The MICELab group has the most important hardware and software required to develop research tasks in technologies for diabetes, including software licenses, access to databases, scientific journals and library access. In addition, we have the following unique infrastructure:






Artificial Pancrease Platform

Our Android-based AP platform (jAP) is a multivariable fully automated artificial pancreas. The jAP system stands out for its scalability, allowing the implementation of unihormonal, bihormonal systems and easily integrating additional devices such as physical activity monitors. It is one of the few platforms available internationally.

Clinical Database

As a result of different studies we have collected data on more than 120 patients (over 2000 hours of continuous monitoring / control) in both open- and closed-loop. This information is used for modelling, study of continuous glucose monitors, therapy assessment and control.


Simulator for patients with diabetes type 1 and 2

This simulator has currently five groups of patients, including intra-patient variability (circadian rhythms other variations of lower frequency). It includes a library with effects from consuming mixed meals and making exercise. It also has the ability to simulate failures in sensors and insulin pumps. About this simulator someone can try different therapies and control strategies in both open- and closed-loop.

Platform for clinical trial of controllers

We have developed a hardware and software platform based on LabVIEW for implementation and validation of drivers glucose (CL4M controls). The first version of the platform has been validated and approved by the Spanish Agency for Medicines and Health care Products (AEMPS).


Diabetes medical devices Artificial pancreas

The development of algorithms related to the different elements involved in glycemic control loop for the artificial pancreas has been one of the main research lines over the last years. In it we have developed algorithms to monitor and calibrate the continuous glucose monitors and have designed control systems, with special focus to the rejection of major disturbances such as food or exercise. Developed semi-closed loop and closed loop algorithms have been validated in silico and in clinical trials in patients with type 1 diabetes.
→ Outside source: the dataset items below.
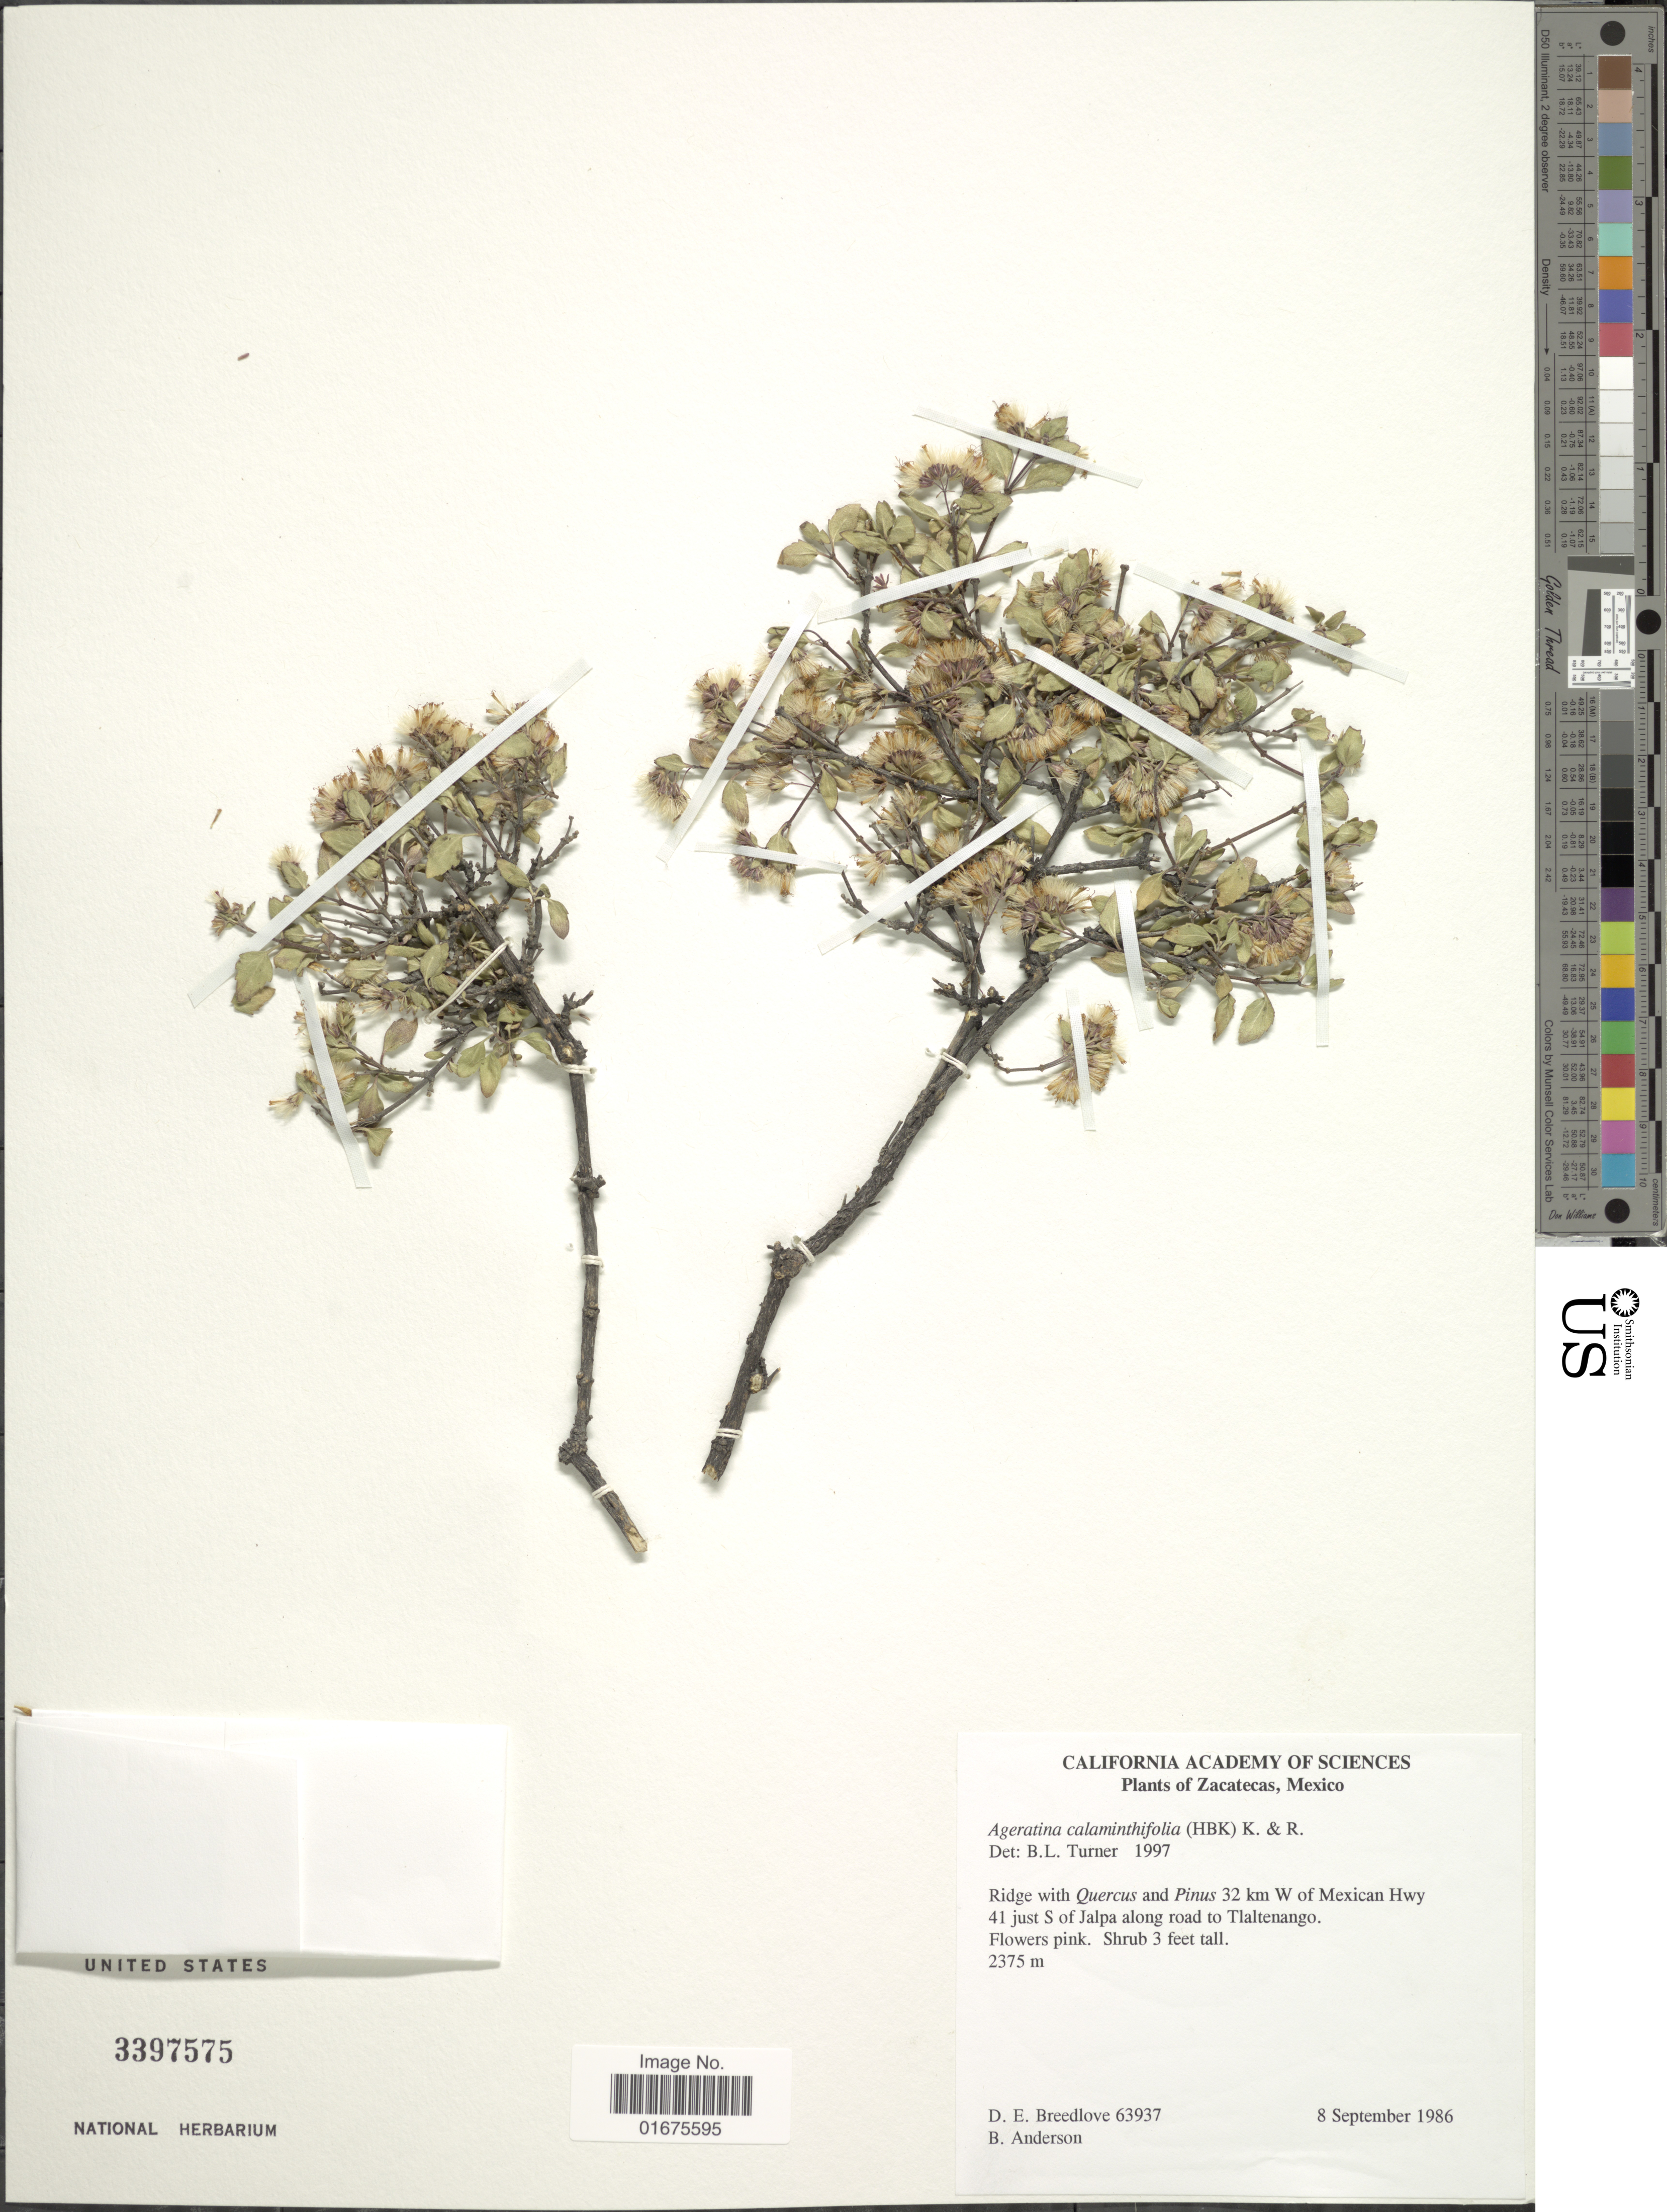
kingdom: Plantae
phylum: Tracheophyta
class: Magnoliopsida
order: Asterales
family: Asteraceae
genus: Ageratina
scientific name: Ageratina calaminthaefolia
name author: (Kunth) R.M. King & H. Rob.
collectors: D. E. Breedlove & B. Anderson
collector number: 63937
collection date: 1986-09-08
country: Mexico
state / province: Zacatecas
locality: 32 km W of Mexican Hwy 41 just S of Jalpa along road to Tlaltenango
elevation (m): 2375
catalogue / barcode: US 3397575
Fault detection and risk assessment

Interval predictive models combined with other methodologies such as CBR, multivariate statistical control, data mining, etc. have been used to develop tools to detect faults on devices (occlusions, insulin pumps losses, loss of sensitivity of the sensors, etc.) within the framework of self-management of diabetes, both type 1 and type 2. For this we have developed a methodology for fitting models for a specific patient, taking into account various situations and conditions under which it can be found for example in situations of disease, premenstrual period, exercise, etc. Risk assessment methods have also been used to assess and to predict the risks that are taken to perform an action. These tools are currently under clinical evaluation.

Smart healthcare and m-health

Using information technology to provide personalized health services, improve user experience, increase the involvement of patients and move towards integrated health systems.

Development of apps to aid in decision making as components of telemedicine systems. Development of advanced telemedicine systems and tools for chronic disease management, particularly diabetes and hypertension. Incorporation of prevention and prediction tools in the current systems for managing diabetes.

AI-based DSS for diabetes

Decision support tools based on machine learning methods have become a viable way to enhance patient safety by anticipating adverse glycaemic events, despite the difficulties of the large intra-individual variability and other factors that affect glycaemic control.

The main problem of treatment safety in patients with intensive insulin therapy is severe hypoglycaemia. Strict control of blood glucose must be achieved to reduce the risk of microvascular and macrovascular complications in patients with type 1 diabetes.